Lee Elementary in Tampa is now Tampa Heights Elementary. Robert E. Lee Middle in Miami was changed to Jose De Diego Middle.

The Jacksonville area saw a wave of name changes in 2021 that moved sharply away from Confederate leaders: Springfield Academy was once known as Kirby-Smith Middle School, Westside Middle was previously J.E.B. Stuart Middle School, Charger Academy used to be Jefferson Davis Middle, Nathan B. Forrest High became Westside High, and Riverside High was once named for Robert E. Lee. The former Joseph Finegan Elementary School in Atlantic Beach became simply Anchor Academy, and Stonewall Jackson Elementary is now Hidden Oaks.

Eighty-two public schools across the United States have chosen to drop their namesakes since 2020, according to a USA TODAY analysis of federal data.

Naming rights, naming wrongs: A school was named after a violent white supremacist. For years no one knew who he was.

How many Florida parks honoring Confederate leaders have been renamed?

In 2020, the city of Jacksonville renamed Hemming Park, named after Charles C. Hemming, who fought for the Confederacy in the Civil War and donated a statue of a Confederate soldier to the city. It's now James Weldon Johnson Park, after poet, diplomat, attorney and civil rights leader James Weldon Johnson. Johnson, with his brother, also composed "Lift Every Voice and Sing," which became known as the Black national anthem.

In Pensacola, Lee Square became Florida Square.

What other Confederate memorials in Florida have been removed?

Four streets in the Hollywood/Pembroke Pines area — Lee Street, Forrest Street, Forrest Drive and Hood Street — were all renamed in 2017.

In 2022, the Pensacola Police Department unveiled a new design that removed the Confederate flag from police badges and patches.

In 2016 the Florida Senate chamber was renovated and a 10-foot-by-16-foot mural depicting a Confederate general and flag was removed and moved to a nearby bank. The year before, the Florida Senate agreed to strip the Confederate battle flag from its official seal.

The Confederate flag flew at the Florida state Capitol from 1978 to 2001, when then-Gov. Jeb Bush had it removed.

“My position on how to address the Confederate flag issue is clear: In Florida, we acted, moving the flag from the state grounds to a museum where it belonged,” Bush said in a statement at the time.

What state has the most Confederate statues? Where are the majority of Confederate statues located?

Virginia has the most Confederate symbols (including statues, memorials, road names, school names, official seals, etc) as of the beginning of 2022, according to an analysis of the “Whose Heritage?” data project by the Southern Poverty Law Center:

  1. Virginia: 290 Confederate symbols (107 removed since 1880)

  2. Georgia: 285 Confederate symbols (26 removed since 1880)

  3. Texas: 242 Confederate symbols (65 removed since 1880)
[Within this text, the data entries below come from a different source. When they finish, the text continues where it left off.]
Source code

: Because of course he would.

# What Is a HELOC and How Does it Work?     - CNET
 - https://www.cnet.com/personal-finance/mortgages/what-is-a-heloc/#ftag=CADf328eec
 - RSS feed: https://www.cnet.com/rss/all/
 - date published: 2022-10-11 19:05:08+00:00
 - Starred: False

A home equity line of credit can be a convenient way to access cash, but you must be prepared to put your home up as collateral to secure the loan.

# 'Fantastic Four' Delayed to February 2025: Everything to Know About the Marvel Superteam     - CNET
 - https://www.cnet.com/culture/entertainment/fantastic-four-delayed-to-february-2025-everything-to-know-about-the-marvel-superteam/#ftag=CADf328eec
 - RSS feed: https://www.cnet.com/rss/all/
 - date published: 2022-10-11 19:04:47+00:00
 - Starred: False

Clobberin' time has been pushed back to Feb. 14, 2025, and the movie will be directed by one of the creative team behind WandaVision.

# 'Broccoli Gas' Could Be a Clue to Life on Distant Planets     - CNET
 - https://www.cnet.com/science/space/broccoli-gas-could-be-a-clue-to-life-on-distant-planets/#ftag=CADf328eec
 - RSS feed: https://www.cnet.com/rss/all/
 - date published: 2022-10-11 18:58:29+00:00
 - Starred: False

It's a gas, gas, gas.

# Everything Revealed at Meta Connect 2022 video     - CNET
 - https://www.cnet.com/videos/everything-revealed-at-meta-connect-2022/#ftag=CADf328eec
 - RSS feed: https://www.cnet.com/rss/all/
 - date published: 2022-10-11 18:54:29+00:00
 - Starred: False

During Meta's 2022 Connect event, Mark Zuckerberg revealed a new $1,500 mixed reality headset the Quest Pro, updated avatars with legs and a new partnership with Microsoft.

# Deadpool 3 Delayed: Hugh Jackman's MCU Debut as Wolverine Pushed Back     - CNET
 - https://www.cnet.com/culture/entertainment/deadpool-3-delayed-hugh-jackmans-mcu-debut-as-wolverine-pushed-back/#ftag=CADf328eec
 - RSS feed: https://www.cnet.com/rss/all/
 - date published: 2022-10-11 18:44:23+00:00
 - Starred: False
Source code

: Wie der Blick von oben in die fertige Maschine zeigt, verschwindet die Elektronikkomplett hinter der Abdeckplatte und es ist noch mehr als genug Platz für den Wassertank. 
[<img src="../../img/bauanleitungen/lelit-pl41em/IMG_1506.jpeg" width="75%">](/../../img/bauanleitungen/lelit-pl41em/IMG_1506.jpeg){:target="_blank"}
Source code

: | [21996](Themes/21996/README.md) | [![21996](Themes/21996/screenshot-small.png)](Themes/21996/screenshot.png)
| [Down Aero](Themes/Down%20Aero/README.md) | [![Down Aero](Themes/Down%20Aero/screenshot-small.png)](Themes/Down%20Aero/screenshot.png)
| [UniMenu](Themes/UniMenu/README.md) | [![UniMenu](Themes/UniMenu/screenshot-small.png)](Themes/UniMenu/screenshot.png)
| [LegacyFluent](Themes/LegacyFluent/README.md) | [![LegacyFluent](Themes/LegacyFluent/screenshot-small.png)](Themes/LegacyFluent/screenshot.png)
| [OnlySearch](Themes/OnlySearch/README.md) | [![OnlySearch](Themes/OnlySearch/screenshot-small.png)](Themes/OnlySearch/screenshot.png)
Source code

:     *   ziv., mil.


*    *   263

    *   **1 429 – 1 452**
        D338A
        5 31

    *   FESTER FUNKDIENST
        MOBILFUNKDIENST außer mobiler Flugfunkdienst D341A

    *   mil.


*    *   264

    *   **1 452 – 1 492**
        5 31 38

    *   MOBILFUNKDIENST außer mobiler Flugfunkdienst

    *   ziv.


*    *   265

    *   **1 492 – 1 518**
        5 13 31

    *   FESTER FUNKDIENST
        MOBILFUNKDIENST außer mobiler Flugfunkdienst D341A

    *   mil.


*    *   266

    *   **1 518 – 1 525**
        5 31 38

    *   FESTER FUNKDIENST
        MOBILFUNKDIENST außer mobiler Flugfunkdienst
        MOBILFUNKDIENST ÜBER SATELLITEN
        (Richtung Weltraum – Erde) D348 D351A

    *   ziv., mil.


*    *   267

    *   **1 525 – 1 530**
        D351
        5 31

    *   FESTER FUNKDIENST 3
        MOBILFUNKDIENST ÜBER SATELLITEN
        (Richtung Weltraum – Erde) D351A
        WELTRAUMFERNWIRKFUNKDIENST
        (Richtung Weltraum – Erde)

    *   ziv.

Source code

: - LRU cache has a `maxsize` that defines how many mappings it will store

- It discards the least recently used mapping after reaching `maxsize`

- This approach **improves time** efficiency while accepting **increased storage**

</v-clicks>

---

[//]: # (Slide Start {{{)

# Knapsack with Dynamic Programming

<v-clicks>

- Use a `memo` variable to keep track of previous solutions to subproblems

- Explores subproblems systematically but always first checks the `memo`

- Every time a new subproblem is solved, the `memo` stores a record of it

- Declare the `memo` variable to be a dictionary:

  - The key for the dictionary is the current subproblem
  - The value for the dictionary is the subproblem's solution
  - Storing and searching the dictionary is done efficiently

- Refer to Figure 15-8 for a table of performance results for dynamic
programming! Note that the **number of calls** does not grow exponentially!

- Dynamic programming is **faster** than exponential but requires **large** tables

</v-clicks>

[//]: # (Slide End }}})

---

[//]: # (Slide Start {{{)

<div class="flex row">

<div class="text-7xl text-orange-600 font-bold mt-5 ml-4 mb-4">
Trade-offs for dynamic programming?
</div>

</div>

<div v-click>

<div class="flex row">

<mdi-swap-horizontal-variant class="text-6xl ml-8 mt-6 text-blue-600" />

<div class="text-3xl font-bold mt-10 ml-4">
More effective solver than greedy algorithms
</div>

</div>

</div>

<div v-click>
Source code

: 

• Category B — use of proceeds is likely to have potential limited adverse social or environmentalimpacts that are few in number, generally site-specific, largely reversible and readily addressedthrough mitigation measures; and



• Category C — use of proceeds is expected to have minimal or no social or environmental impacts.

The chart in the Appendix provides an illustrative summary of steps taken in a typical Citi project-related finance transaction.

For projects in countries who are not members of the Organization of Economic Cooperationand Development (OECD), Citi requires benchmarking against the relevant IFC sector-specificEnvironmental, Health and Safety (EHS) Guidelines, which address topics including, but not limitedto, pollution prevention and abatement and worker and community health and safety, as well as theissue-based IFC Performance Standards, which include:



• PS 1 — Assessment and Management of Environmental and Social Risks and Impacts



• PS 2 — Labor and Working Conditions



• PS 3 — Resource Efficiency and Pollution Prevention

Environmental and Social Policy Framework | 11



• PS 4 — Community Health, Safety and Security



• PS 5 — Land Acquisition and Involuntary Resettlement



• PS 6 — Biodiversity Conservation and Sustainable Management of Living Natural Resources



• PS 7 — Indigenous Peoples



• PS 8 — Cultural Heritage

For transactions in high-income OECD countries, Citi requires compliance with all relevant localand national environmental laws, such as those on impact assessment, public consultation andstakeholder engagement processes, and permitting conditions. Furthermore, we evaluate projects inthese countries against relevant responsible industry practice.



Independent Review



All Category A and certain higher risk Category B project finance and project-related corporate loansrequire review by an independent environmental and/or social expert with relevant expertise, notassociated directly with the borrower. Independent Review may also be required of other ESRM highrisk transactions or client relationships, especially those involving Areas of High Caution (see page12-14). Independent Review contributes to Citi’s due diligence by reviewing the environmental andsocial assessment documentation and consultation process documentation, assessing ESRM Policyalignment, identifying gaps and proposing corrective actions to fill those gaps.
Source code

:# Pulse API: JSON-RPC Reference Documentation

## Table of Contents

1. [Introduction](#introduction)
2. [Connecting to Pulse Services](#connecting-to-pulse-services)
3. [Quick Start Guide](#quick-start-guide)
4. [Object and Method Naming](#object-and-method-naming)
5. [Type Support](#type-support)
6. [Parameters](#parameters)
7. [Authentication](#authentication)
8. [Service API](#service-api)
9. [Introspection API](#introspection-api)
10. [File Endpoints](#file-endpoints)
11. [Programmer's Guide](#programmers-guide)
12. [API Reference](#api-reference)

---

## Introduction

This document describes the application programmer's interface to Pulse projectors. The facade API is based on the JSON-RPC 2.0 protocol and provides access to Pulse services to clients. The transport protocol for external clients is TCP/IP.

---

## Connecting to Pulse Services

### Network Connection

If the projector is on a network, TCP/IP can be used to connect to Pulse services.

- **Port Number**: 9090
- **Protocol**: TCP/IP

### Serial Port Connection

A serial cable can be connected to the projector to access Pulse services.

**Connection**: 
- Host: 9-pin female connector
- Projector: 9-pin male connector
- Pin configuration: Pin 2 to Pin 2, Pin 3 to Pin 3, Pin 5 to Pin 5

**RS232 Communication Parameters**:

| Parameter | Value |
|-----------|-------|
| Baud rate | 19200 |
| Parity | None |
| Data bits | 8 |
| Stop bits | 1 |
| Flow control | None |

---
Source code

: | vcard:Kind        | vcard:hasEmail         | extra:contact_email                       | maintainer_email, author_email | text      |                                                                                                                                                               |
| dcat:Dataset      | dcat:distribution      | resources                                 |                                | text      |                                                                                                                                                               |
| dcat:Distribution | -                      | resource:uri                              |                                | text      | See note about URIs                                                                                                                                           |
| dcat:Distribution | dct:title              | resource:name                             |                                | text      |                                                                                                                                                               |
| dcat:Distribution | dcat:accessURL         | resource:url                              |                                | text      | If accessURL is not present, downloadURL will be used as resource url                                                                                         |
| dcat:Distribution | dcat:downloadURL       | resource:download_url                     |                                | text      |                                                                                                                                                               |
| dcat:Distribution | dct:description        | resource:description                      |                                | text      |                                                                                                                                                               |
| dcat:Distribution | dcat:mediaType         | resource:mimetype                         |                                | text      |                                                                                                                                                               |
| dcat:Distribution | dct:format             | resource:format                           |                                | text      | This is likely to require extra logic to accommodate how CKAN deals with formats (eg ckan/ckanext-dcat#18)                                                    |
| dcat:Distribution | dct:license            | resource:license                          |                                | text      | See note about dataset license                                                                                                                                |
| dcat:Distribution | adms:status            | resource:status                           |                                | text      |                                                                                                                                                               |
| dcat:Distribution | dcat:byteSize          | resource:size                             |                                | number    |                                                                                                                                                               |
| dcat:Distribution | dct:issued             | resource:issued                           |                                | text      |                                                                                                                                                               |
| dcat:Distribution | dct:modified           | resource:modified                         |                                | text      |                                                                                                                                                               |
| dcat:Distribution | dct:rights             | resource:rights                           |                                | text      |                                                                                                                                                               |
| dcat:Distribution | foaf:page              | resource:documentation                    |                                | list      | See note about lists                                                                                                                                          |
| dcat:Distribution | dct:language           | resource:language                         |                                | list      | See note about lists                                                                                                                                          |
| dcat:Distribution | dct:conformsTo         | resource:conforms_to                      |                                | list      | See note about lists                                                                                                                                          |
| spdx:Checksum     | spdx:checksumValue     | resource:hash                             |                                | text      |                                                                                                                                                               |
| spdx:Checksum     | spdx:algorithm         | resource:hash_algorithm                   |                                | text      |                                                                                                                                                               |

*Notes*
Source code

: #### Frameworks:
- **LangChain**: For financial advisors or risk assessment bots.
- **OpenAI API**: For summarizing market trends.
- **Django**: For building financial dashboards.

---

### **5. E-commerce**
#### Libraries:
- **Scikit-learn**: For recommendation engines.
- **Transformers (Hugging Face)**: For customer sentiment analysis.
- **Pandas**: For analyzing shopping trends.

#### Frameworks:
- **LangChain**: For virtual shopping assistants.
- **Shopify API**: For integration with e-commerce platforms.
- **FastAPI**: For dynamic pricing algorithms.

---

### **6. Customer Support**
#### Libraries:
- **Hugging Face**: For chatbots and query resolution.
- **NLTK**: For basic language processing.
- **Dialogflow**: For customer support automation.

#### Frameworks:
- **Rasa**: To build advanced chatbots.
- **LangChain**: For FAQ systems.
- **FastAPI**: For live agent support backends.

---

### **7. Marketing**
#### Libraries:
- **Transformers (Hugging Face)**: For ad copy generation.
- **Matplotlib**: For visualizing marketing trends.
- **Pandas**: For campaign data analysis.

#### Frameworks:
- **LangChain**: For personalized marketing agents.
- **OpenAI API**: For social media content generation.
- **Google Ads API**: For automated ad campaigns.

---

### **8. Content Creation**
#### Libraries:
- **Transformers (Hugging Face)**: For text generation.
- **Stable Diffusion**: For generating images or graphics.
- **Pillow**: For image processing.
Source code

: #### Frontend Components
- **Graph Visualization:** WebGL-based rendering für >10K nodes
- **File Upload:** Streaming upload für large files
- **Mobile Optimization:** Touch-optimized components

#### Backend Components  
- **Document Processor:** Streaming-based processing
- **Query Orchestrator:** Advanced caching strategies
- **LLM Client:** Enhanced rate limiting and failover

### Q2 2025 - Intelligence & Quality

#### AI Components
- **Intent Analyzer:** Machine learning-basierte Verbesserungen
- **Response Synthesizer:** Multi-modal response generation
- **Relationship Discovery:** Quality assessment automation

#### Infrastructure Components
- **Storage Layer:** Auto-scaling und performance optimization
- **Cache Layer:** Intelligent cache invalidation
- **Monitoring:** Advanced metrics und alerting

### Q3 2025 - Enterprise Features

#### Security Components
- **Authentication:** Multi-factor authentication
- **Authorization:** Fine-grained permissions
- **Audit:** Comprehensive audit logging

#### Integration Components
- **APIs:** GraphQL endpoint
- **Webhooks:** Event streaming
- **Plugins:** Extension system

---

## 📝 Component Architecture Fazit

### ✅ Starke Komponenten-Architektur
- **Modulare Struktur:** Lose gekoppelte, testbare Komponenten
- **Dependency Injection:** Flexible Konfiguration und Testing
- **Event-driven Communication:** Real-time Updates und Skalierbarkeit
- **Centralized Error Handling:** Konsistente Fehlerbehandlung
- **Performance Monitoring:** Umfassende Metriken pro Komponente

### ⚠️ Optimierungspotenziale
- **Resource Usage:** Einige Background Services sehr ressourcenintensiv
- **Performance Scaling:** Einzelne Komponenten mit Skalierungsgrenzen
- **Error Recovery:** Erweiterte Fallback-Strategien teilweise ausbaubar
  4. South Carolina: 224 Confederate symbols (4 removed since 1880)

  5. North Carolina: 176 Confederate symbols (31 removed since 1880)

Florida came in at No. 10, with 77 Confederate symbols as of Jan. 21, 2022. Up to that point, 33 Confederate symbols had been removed since 1880.

How many Confederate statues are left in the U.S.?

In 2022, the Southern Poverty Law Center counted 723 Confederate monuments in the country.